Abdelouahab Aissaoui (born 1985) is an Algerian writer. He was born in Djelfa and studied engineering at Zayan Ashour University. He has written a series of novels, the most recent of which, The Spartan Court, won the International Prize for Arabic Fiction (IPAF) in 2020.

He was born in Djelfa, Algeria, in 1985. He studied there at the Zayan Ashour University, graduating with a degree in electromechanical engineering. He works as a maintenance engineer.
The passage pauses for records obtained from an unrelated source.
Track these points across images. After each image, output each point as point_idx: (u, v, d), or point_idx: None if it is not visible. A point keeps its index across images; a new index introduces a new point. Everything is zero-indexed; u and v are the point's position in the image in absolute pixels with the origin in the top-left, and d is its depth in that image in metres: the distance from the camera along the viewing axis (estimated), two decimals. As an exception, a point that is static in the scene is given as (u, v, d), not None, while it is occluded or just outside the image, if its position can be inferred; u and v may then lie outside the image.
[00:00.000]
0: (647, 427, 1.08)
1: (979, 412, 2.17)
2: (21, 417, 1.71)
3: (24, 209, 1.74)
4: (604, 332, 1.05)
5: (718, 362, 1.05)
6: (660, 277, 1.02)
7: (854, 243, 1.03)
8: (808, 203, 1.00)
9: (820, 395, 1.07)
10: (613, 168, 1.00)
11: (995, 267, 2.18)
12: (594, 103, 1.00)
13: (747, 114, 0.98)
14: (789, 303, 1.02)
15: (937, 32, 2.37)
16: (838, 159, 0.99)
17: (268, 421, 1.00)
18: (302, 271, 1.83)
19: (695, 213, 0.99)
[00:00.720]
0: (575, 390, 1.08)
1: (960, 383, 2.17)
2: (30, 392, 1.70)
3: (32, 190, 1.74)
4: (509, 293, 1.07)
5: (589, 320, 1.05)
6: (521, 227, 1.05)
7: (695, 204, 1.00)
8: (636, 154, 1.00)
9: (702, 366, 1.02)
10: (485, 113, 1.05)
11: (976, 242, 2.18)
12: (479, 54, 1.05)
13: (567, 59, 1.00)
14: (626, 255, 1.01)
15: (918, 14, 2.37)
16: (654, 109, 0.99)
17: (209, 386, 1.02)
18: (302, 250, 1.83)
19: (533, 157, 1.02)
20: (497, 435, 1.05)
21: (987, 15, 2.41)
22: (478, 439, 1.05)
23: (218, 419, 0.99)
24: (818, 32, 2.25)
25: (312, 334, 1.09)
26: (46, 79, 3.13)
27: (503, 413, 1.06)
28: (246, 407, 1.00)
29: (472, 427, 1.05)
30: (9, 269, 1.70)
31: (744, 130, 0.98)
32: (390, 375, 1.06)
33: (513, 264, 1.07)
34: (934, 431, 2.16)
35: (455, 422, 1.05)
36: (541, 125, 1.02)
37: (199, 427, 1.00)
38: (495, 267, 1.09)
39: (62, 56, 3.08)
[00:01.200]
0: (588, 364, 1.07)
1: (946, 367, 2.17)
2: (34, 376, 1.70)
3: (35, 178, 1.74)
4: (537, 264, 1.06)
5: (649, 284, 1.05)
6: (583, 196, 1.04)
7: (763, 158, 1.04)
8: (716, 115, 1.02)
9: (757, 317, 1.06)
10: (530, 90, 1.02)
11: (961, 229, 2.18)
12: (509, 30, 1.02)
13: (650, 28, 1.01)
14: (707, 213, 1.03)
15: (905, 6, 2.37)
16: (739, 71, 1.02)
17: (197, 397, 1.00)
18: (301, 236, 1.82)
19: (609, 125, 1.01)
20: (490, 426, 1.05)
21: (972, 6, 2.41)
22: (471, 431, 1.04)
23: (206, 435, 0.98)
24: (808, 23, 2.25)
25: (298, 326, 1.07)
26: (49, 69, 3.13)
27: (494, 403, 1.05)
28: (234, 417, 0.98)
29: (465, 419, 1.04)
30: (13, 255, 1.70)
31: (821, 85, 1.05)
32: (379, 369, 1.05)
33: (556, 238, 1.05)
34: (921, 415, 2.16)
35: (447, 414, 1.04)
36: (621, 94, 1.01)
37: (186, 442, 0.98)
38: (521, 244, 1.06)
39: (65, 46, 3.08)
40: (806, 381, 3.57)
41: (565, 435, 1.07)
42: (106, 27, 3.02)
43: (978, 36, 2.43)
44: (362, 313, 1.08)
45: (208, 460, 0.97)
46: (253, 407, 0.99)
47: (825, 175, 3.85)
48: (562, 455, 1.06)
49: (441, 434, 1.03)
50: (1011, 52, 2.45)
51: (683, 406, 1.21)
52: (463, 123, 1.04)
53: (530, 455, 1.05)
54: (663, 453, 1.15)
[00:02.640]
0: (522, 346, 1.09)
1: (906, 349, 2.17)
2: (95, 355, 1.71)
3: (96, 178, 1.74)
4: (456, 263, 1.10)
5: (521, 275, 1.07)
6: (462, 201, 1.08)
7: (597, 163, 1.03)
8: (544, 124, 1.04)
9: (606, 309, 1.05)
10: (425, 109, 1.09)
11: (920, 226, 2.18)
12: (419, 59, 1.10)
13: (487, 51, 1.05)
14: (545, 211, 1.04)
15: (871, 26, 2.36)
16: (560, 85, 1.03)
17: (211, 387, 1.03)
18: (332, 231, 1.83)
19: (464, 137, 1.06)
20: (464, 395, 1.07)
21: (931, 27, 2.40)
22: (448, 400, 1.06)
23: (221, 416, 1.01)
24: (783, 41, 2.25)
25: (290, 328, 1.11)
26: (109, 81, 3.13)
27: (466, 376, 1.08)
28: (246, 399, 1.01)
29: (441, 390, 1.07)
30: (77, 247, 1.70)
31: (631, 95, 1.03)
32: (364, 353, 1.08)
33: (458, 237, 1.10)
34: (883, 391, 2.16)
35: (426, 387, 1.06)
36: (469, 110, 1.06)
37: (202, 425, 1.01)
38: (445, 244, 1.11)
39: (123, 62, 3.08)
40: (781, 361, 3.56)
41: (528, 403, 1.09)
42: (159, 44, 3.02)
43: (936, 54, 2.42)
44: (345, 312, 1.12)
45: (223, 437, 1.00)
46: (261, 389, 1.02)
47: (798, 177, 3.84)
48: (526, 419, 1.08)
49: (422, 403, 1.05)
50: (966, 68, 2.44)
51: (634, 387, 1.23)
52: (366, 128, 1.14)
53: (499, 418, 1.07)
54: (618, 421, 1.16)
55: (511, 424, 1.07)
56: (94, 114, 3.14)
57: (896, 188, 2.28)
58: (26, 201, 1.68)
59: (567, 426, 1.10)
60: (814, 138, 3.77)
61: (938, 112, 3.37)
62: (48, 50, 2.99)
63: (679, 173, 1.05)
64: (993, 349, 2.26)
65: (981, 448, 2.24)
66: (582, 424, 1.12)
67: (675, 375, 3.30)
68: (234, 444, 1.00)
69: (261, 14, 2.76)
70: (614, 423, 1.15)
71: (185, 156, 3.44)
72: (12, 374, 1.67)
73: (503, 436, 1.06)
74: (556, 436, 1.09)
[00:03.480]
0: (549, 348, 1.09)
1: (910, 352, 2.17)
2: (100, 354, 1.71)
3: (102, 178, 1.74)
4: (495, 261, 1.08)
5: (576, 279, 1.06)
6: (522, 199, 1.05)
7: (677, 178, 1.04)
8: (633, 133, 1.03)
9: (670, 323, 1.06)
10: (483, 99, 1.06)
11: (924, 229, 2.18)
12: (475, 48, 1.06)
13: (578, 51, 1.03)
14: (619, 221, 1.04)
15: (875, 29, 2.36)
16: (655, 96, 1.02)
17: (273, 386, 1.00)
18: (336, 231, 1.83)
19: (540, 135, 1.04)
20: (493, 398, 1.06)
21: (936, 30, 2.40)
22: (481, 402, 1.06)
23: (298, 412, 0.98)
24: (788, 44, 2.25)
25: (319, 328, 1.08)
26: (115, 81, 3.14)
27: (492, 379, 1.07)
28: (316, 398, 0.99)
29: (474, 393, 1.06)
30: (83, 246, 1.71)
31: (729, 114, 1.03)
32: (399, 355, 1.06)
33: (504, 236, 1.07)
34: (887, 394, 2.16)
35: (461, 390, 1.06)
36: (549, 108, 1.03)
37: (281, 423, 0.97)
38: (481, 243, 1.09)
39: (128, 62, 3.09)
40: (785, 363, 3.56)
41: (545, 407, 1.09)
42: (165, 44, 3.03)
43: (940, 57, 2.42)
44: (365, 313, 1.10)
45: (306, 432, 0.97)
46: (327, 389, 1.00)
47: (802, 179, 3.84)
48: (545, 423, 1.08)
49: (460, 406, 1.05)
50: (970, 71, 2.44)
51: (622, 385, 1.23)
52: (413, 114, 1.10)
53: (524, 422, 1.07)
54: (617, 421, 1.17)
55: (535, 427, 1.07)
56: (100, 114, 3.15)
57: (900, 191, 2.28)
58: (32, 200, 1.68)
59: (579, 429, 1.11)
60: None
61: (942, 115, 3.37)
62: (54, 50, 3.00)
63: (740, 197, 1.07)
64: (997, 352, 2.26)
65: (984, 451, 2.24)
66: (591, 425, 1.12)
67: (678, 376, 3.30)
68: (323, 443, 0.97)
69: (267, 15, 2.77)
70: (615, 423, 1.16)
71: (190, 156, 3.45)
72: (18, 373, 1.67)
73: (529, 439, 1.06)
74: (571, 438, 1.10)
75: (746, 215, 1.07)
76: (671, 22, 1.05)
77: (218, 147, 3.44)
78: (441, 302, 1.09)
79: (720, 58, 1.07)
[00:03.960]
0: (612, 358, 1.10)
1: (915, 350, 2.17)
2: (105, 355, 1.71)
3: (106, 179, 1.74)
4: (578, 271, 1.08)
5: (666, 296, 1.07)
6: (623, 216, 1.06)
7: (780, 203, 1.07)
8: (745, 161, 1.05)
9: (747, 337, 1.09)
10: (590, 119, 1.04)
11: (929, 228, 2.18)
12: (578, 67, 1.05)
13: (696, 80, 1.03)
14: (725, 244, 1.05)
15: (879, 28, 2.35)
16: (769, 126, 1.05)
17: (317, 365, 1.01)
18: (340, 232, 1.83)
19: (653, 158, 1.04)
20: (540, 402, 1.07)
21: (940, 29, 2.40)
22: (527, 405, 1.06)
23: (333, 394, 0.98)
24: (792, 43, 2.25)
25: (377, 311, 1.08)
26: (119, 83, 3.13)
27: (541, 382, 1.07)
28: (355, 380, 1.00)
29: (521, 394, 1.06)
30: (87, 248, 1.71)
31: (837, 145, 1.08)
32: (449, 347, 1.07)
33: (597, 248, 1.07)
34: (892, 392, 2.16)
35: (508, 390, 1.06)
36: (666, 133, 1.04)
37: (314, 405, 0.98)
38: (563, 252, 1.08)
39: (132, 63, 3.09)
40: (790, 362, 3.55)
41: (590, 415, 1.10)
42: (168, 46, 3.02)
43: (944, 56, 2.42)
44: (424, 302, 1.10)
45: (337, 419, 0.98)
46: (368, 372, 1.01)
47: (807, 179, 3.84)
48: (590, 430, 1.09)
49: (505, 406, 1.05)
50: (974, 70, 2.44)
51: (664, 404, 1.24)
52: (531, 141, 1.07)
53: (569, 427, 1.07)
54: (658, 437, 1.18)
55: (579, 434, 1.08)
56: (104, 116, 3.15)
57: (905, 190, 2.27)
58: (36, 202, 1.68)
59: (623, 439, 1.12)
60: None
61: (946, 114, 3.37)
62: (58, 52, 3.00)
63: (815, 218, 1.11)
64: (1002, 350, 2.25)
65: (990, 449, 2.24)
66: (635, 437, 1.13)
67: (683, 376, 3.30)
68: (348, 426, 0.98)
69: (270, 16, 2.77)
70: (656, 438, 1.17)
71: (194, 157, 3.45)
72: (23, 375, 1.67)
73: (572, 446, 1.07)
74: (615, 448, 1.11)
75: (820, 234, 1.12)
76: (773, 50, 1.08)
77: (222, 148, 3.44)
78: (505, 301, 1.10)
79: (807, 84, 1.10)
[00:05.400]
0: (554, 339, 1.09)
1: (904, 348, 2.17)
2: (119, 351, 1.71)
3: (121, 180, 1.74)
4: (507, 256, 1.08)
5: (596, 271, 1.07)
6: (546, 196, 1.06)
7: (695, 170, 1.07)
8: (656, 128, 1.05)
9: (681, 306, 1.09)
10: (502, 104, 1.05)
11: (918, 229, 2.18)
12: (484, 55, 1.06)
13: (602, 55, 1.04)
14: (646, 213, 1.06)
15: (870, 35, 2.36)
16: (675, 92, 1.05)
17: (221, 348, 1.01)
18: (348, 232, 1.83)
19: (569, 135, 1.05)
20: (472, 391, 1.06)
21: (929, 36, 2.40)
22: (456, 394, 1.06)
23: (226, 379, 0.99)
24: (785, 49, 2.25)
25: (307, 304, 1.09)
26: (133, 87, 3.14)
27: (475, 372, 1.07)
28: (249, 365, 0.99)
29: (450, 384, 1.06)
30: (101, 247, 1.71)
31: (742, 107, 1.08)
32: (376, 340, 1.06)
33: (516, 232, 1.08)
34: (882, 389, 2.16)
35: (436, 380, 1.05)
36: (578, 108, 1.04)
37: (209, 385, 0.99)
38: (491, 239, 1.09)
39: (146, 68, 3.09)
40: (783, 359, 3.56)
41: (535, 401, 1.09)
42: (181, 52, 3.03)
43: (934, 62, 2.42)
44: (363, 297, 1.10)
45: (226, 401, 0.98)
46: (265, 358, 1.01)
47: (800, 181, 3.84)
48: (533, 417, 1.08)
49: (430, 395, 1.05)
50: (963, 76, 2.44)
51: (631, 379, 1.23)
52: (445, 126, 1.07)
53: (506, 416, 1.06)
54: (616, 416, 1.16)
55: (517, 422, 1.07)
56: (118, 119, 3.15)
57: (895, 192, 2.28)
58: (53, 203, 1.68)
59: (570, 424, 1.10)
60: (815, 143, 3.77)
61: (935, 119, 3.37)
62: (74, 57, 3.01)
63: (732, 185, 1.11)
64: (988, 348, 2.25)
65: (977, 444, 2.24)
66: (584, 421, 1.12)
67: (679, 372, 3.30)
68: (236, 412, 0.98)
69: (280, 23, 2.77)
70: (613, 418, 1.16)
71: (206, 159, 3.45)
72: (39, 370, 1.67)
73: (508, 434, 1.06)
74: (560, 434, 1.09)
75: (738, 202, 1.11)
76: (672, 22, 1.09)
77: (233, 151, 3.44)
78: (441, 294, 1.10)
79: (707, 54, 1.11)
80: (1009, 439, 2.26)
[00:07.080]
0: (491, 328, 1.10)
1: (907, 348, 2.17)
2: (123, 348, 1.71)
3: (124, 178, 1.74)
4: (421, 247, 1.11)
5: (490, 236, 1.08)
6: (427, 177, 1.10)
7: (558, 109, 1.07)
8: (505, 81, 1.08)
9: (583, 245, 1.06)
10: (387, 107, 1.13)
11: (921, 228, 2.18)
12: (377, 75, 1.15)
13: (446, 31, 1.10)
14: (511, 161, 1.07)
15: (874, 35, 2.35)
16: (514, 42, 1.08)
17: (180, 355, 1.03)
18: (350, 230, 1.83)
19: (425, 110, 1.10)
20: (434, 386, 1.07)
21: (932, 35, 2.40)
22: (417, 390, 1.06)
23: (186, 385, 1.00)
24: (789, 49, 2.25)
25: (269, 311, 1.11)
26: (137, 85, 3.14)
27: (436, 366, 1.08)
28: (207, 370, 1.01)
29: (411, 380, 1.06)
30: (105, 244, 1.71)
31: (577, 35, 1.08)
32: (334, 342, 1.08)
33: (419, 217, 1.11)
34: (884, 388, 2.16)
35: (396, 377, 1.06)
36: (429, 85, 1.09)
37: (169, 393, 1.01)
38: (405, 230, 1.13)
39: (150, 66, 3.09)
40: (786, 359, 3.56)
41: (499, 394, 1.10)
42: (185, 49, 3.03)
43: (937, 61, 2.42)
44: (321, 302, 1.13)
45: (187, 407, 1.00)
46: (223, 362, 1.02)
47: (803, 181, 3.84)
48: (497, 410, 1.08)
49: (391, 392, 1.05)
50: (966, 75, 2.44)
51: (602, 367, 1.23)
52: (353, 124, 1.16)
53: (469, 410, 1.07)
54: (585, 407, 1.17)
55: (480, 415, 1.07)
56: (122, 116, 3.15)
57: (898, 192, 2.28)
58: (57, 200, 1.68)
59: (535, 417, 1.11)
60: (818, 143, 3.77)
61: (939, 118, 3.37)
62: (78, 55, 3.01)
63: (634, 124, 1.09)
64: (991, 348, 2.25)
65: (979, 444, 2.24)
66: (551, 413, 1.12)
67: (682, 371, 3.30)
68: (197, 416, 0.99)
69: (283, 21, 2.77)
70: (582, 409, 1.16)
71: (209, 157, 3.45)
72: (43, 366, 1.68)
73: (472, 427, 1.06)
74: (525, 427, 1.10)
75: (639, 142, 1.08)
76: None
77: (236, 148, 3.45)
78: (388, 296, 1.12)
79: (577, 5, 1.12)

He is the first Algerian to win the IPAF. He also participated in the International Prize for Arabic Fiction Nadwa in 2016.

==Works==
- Jacob's Cinema (Algiers: Dar Vescera, 2012; winner of 2012 President of the Republic Prize)
- Mountain of Death (Lebanon: Dar El Saqi, 2015; winner of the Assia Djebar Prize)
- Circles and Doors (Kuwait: Dar Suad Al Sabah and Algiers: Dar Mim, 2017; winner of the 2017 Kuwaiti Suad al-Sabah Novel Prize)
- Testament of the Deeds of the Forgotten Ones (Qatar: Katara, 2018; winner of the 2017 Katara Prize for Arabic Novel in the unpublished novel category)
- The Spartan Court (Algiers: Dar Mim, 2018; winner of the 2020 Arabic Booker Prize (IPAF))
The Spartan Court has been described as "polyphonic," offering "a multilayered insight into the historical occupation of Algeria, and, from this, the conflicts of the entire Mediterranean region." It is set in Algiers from 1815 to 1833. Yasir Suleiman described the book as "captivating" and "a work to celebrate," with "intertwined narratives that keep the reader glued to its enchanting characters and their tortuous fortunes."

Mountain of Death tells the story of Spanish communists imprisoned in North Africa following the Spanish civil war.